QUOTED PASSAGE:

--- BEGIN ---

For example, because the Earth is rotating, it is oblate (flattened at the poles). This gives it a nonzero quadrupole moment. While the contribution to the Earth's gravitational field from this quadrupole is extremely important for artificial satellites close to Earth, it is less important for the Moon because the ${1}/{|\mathbf{R}|^3}$ term falls quickly.

The mass quadrupole moment is also important in general relativity because, if it changes in time, it can produce gravitational radiation, similar to the electromagnetic radiation produced by oscillating electric or magnetic dipoles and higher multipoles. However, only quadrupole and higher moments can radiate gravitationally. The mass monopole represents the total mass-energy in a system, which is conserved—thus it gives off no radiation. Similarly, the mass dipole corresponds to the center of mass of a system and its first derivative represents momentum which is also a conserved quantity so the mass dipole also emits no radiation. The mass quadrupole, however, can change in time, and is the lowest-order contribution to gravitational radiation. Because only the mass multipole moments above the dipole moment can contribute to gravitational radiation, gravitational radiation is significantly weaker in magnitude to electromagnetic radiation. The magnitude of the gravitational radiation, or gravitational wave, can be described by Einstein's quadrupole formula.

--- END ---

WHAT THE TASK REQUIRES: In the passage on quadrupole moments, which formula describes the magnitude of gravitational radiation?

EXCERPTED DATA:
--- BEGIN ---

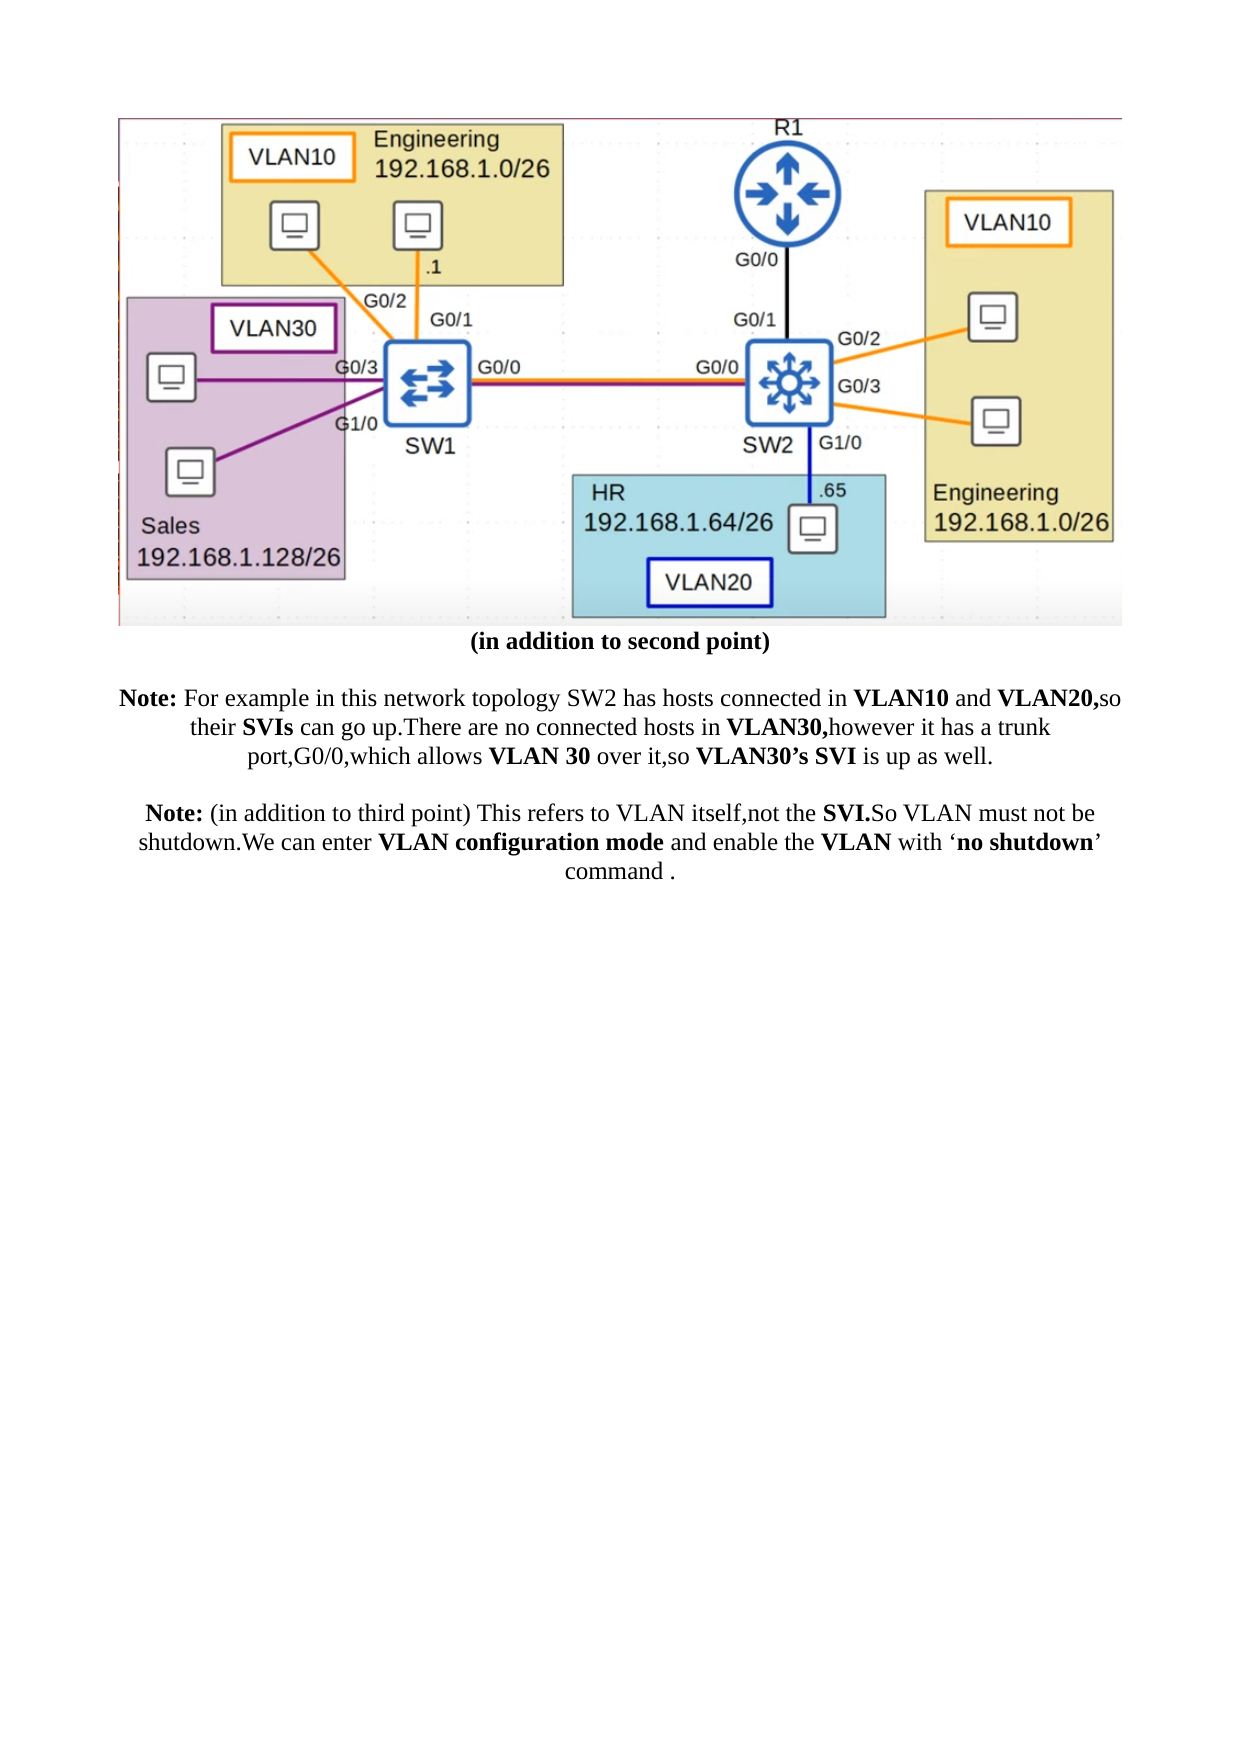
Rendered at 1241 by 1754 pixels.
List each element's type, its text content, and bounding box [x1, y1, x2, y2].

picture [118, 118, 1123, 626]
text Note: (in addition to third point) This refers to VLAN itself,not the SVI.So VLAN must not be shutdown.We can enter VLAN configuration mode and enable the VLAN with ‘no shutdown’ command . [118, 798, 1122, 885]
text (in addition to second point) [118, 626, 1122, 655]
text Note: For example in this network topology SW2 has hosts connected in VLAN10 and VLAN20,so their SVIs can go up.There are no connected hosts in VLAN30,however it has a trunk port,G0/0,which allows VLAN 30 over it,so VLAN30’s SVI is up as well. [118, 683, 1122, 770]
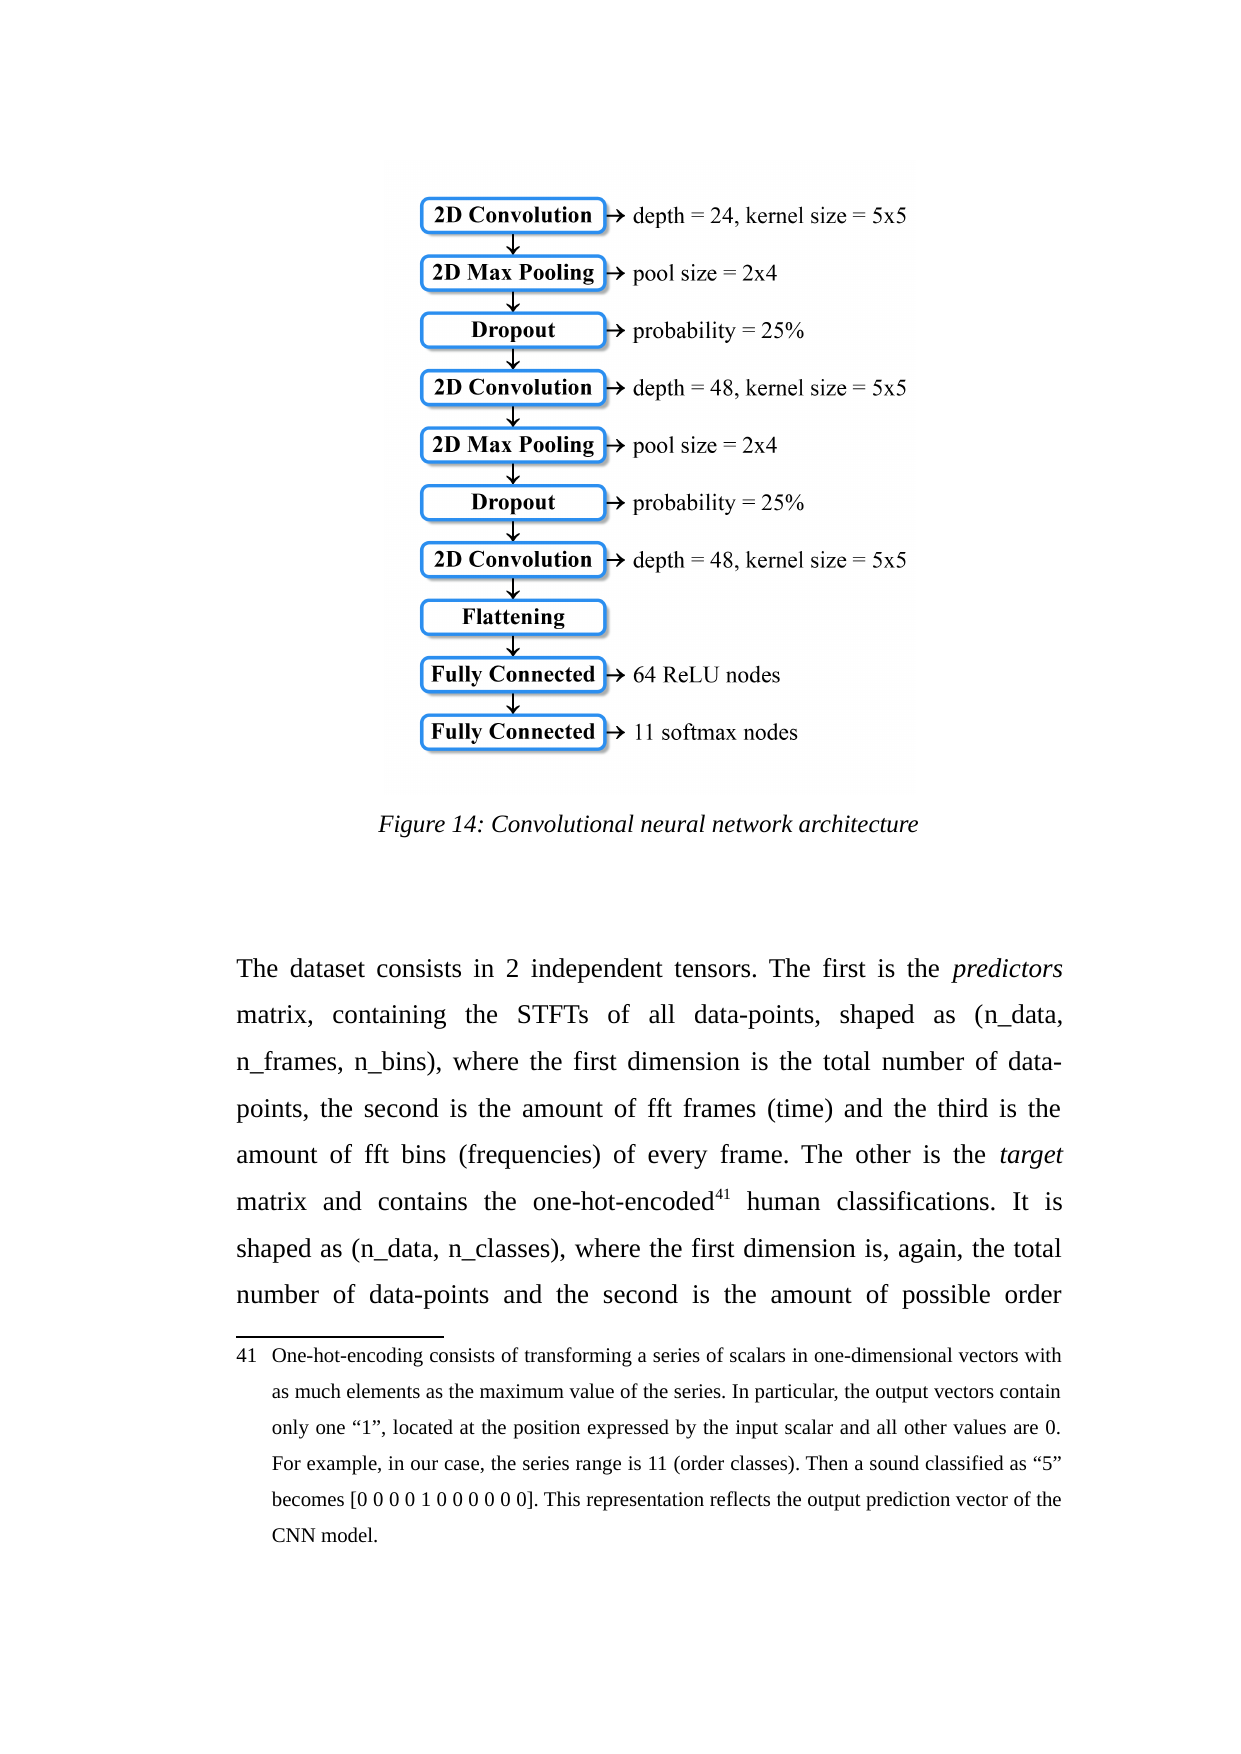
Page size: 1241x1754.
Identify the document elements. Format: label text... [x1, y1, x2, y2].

--- END ---

FULL OUTPUT: Einstein's quadrupole formula.